市長のやまがた自慢「長谷堂城跡」
慶長5年(1600年)、天下分け目の関ヶ原の合戦に際し、東北では直江兼続を大将とする上杉軍が山形に侵攻しました。米沢方面、庄内方面から攻め込まれ、南側の最終防衛ラインとなったのが長谷堂城です。最上軍は志村伊豆守光安を中心に奮戦、猛攻を食い止め、関ヶ原での西軍の敗退をきっかけに、上杉軍も撤退しました。
最上義光公はこの勝利により、出羽国のうち現在の置賜地方を除く山形県の大部分と、秋田県由利郡という広大な領土を得、57万石の大大名となりました。これは、徳川、豊臣を除くと前田利長、結城秀康、伊達政宗、蒲生秀行、に次ぐ全国5位の石高になります。
現在、長谷堂城の跡地はそのまま公園になっています。独立した丘陵全体が城を構成しており、土塁や曲輪など、昔のままの遺構も数多く残っています。斜面の部分にはシャガという植物がたくさん生えていますが、これは葉の表面が滑りやすく、敵軍が攻め上るときに上りにくくするよう植えられたと伝えられます。山形城を「統治のための城」とすれば、長谷堂城は「戦うための城」といったところでしょうか。

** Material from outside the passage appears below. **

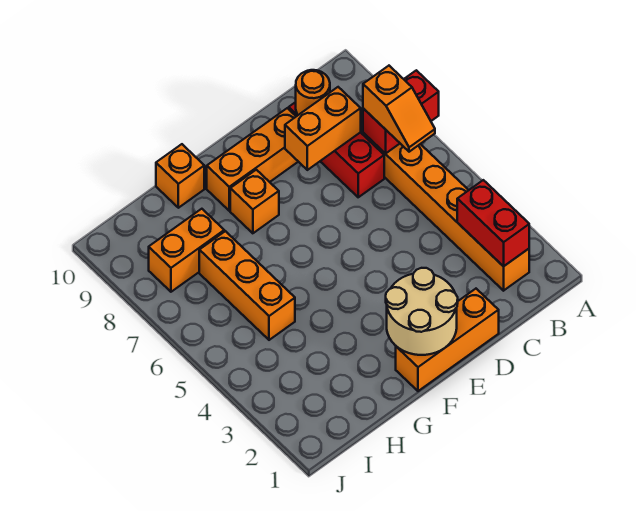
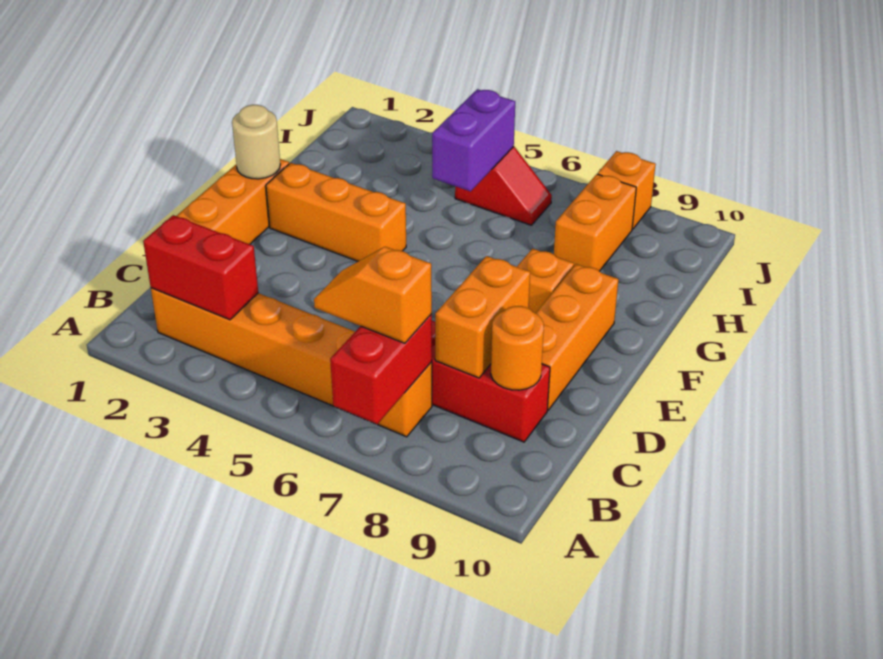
tan round brick E1:F2 level 2 -> tan round brick F1 level 2
orange brick G10 level 1 -> orange brick J8 level 1
orange brick H5:H7 level 1 -> orange brick F2:F4 level 1
none -> purple brick H5:I5 level 2
none -> red slope I5:I6 level 1 top 5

山頂広場からは山形市街や長谷堂合戦の戦場が一望でき、直江兼続が陣取った菅沢付近もよく見えます。麓からゆっくり歩いて1時間程度で運動にもなりますし、山形の歴史を学ぶには格好の場だと思います。先日私自身も登ってみましたが、戦国時代にタイムスリップしたような気分になります。
また、ヒガンバナやシダレザクラ、フジなど、四季折々の植物を楽しむこともできます。ぜひ実際に登っていただき難攻不落の名城を体験してみてください。